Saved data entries
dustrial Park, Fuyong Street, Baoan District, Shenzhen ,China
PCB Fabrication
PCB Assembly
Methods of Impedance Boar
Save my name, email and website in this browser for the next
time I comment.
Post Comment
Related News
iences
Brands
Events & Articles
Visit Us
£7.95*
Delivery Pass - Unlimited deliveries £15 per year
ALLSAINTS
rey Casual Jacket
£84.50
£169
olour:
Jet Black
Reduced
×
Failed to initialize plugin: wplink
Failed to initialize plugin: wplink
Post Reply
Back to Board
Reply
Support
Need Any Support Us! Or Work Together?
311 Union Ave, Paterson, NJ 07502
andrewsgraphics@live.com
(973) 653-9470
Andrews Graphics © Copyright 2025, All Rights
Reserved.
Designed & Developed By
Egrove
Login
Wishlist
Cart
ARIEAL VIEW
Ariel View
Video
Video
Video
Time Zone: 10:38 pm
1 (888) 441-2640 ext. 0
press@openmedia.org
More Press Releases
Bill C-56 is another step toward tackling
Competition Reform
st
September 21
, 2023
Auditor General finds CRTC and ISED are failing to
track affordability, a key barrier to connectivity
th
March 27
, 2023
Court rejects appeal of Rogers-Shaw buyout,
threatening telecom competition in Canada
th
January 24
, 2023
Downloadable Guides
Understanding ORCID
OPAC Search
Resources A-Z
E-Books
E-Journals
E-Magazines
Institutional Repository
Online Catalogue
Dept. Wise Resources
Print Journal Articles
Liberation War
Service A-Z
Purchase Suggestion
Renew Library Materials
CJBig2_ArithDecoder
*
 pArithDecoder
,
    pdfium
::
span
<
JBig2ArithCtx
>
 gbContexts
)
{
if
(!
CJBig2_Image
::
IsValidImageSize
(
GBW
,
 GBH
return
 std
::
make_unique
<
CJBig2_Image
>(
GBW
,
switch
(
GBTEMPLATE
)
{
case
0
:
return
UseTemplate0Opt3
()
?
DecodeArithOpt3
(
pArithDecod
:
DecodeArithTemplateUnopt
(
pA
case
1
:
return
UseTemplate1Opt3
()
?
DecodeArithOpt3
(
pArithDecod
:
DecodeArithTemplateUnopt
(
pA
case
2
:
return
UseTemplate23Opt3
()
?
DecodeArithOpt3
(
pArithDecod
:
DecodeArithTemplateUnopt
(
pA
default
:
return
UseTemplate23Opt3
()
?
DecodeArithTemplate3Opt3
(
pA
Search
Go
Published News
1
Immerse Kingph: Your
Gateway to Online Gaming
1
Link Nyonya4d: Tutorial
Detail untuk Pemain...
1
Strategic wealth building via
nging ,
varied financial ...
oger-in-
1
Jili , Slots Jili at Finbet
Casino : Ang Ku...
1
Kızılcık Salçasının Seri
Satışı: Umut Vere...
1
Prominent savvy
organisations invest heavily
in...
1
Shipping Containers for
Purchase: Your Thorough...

● WORK TO BE COMPLETED
Return every line of the listing above without any changes, keeping the original order.

● SOLUTION BELOW
dustrial Park, Fuyong Street, Baoan District, Shenzhen ,China
PCB Fabrication
PCB Assembly
Methods of Impedance Boar
Save my name, email and website in this browser for the next
time I comment.
Post Comment
Related News
iences
Brands
Events & Articles
Visit Us
£7.95*
Delivery Pass - Unlimited deliveries £15 per year
ALLSAINTS
rey Casual Jacket
£84.50
£169
olour:
Jet Black
Reduced
×
Failed to initialize plugin: wplink
Failed to initialize plugin: wplink
Post Reply
Back to Board
Reply
Support
Need Any Support Us! Or Work Together?
311 Union Ave, Paterson, NJ 07502
andrewsgraphics@live.com
(973) 653-9470
Andrews Graphics © Copyright 2025, All Rights
Reserved.
Designed & Developed By
Egrove
Login
Wishlist
Cart
ARIEAL VIEW
Ariel View
Video
Video
Video
Time Zone: 10:38 pm
1 (888) 441-2640 ext. 0
press@openmedia.org
More Press Releases
Bill C-56 is another step toward tackling
Competition Reform
st
September 21
, 2023
Auditor General finds CRTC and ISED are failing to
track affordability, a key barrier to connectivity
th
March 27
, 2023
Court rejects appeal of Rogers-Shaw buyout,
threatening telecom competition in Canada
th
January 24
, 2023
Downloadable Guides
Understanding ORCID
OPAC Search
Resources A-Z
E-Books
E-Journals
E-Magazines
Institutional Repository
Online Catalogue
Dept. Wise Resources
Print Journal Articles
Liberation War
Service A-Z
Purchase Suggestion
Renew Library Materials
CJBig2_ArithDecoder
*
 pArithDecoder
,
    pdfium
::
span
<
JBig2ArithCtx
>
 gbContexts
)
{
if
(!
CJBig2_Image
::
IsValidImageSize
(
GBW
,
 GBH
return
 std
::
make_unique
<
CJBig2_Image
>(
GBW
,
switch
(
GBTEMPLATE
)
{
case
0
:
return
UseTemplate0Opt3
()
?
DecodeArithOpt3
(
pArithDecod
:
DecodeArithTemplateUnopt
(
pA
case
1
:
return
UseTemplate1Opt3
()
?
DecodeArithOpt3
(
pArithDecod
:
DecodeArithTemplateUnopt
(
pA
case
2
:
return
UseTemplate23Opt3
()
?
DecodeArithOpt3
(
pArithDecod
:
DecodeArithTemplateUnopt
(
pA
default
:
return
UseTemplate23Opt3
()
?
DecodeArithTemplate3Opt3
(
pA
Search
Go
Published News
1
Immerse Kingph: Your
Gateway to Online Gaming
1
Link Nyonya4d: Tutorial
Detail untuk Pemain...
1
Strategic wealth building via
nging ,
varied financial ...
oger-in-
1
Jili , Slots Jili at Finbet
Casino : Ang Ku...
1
Kızılcık Salçasının Seri
Satışı: Umut Vere...
1
Prominent savvy
organisations invest heavily
in...
1
Shipping Containers for
Purchase: Your Thorough...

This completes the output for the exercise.